Obama Names Heads Of Pentagon, Treasury Transition Teams

November 13, 2008 7:57 a.m. EST


 
Kris Alingod - AHN Contributor

Washington, D.C. (AHN) - President-elect Barack Obama is sending out top members of his transition team for a thorough review of the government's departments and agencies so his administration can immediately begin implementing policies once he is sworn into office.

Obama's Agency Review Team will begin studying what kind of bureaucracy it will inherit starting at the end of the week. The review, which will include the White House, will "provide the President-elect, Vice President-elect, and key advisors with information needed to make strategic policy, budgetary, and personnel decisions prior to the inauguration," the Obama transition team said in a statement.

The team will be assisted by an Agency Review Working Group, which will manage and review the team's work and coordinate with other transition teams, such as those responsible for personnel, policy and the budget.

Reflecting the nation's woes - wars in Afghanistan and Iraq, the worst credit crisis since the Great Depression and an increasingly dire outlook for the auto industry - Obama's first decisions about his agency review concerned the heads of his Defense, State and Treasury department transition teams.

Two former Clinton administration officials will lead the review of the Pentagon: John White, chair of the Kennedy School Middle East Initiative at Harvard University, deputy secretary of Defense from 1995 to 1997, and Marine Corps. veteran; Michele Flournoy, who is president of Washington, D.C.-based think-tank Center for a New American Security, member of the executive board of Women in International Security, and was simultaneously principal deputy assistant secretary of Defense for Strategy and Threat Reduction and deputy assistant secretary of Defense for Strategy under former President Bill Clinton.

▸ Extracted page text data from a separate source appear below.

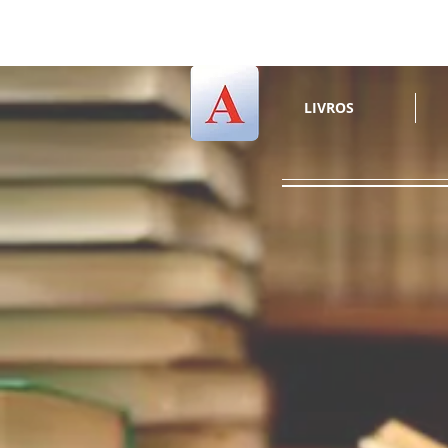
LIVROS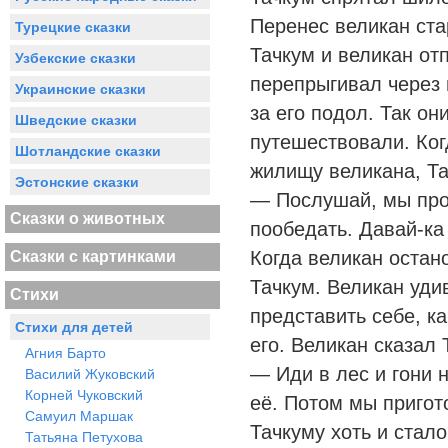
Перенес великан ста
Турецкие сказки
Тачкум и великан от
Узбекские сказки
перепрыгивал через 
Украинские сказки
за его подол. Так он
Шведские сказки
путешествовали. Ког
Шотландские сказки
жилищу великана, Та
Эстонские сказки
— Послушай, мы про
Сказки о животных
пообедать. Давай-ка
Когда великан остан
Сказки с картинками
Тачкум. Великан удив
Стихи
представить себе, к
Стихи для детей
его. Великан сказал 
Агния Барто
— Иди в лес и гони н
Василий Жуковский
Корней Чуковский
её. Потом мы пригот
Самуил Маршак
Тачкуму хоть и стало
Татьяна Петухова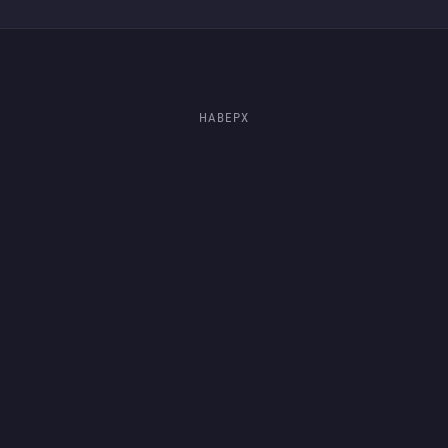
НАВЕРХ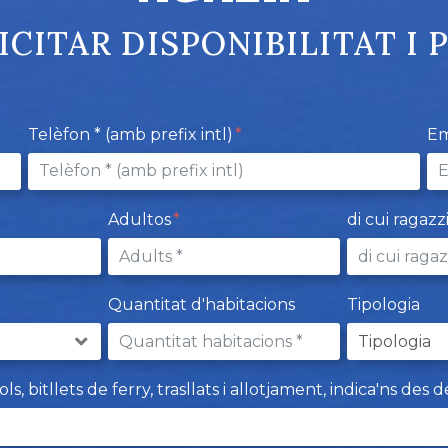
ICITAR DISPONIBILITAT I 
Telèfon * (amb prefix intl)
Em
Adultos
di cui ragazz
Quantitat d'habitacions
Tipologia
 bitllets de ferry, trasllats i allotjament, indica'ns des d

The State department review will be led by Tom Donilon and Wendy Sherman. Donilon served as assistant secretary of State for Public Affairs and chief of staff at the State department during the Clinton administration. He is a partner at the law firm of O'Melveny & Myers and a member of the Council on Foreign Relations.

Sherman was counselor of the State department, with rank of ambassador, and policy coordinator on North Korea and special advisor to the president under Clinton. She was recently appointed by Congress to serve on the Commission on the Prevention of Weapons of Mass Destruction Proliferation and Terrorism.

Josh Gotbaum and Michael Warren will head the transition in the Treasury department. Gotbaum currently serves as an advisor to investment funds, with a special focus on restructurings and management turnaround. From1994-2001, he worked in the Defense and Treasury departments, as well as in the Office of Management and Budget, a group that oversees the activities of federal agencies.

Warren has worked at the White House as executive director of the president's National Economic Council. He previously worked at McKinsey & Company, as a strategic consultant in the technology and financial institutions industries and as a fellow of the McKinsey Global Institute.

Obama has not announced his decision for Cabinet members. He is reportedly leaning towards keeping Defense Sec. Robert Gates in the first months of his presidency. For the Treasury post, billionaire investor and Berkshire Hathaway CEO Warren Buffett, former Clinton Treasury Sec. Lawrence Summers, former Federal Reserve chair Paul Volker and have all been floated as potential appointees. Buffett, Summers and Volcker are all members of Obama's economic transition team.

Obama's announcement of the leaders of his agency review was made the same day he issued a statement saying reports that former Georgia Sen. Sam Nunn and former secretary of state Warren Christopher have been tapped to help with the transition in the Defense and State departments were inaccurate.

The AP said in a report on Wednesday that Nunn would lead the Obama transition team in the Defense department. It added that Christopher would advice the president-elect on his transition in the State department.

But Obama-Biden transition team spokesperson Stephanie Cutter said in a statement there was "misinformation" in the report. She said Nunn "will play an informal senior advisor role throughout the defense transition process," but cautiously added that the former senator's "expertise... will be invaluable to ensure a smooth transition."

On Christopher, Cutter said while he is "deeply respected" across the nation and in the international community, he will have no role in the transfer of power.

The presidential transition ends on Jan. 20, 2009 when Obama, the first Democrat to win more than 51 percent of the popular vote since 1964, is sworn in as the 44th U.S. president at the west front of the Capitol.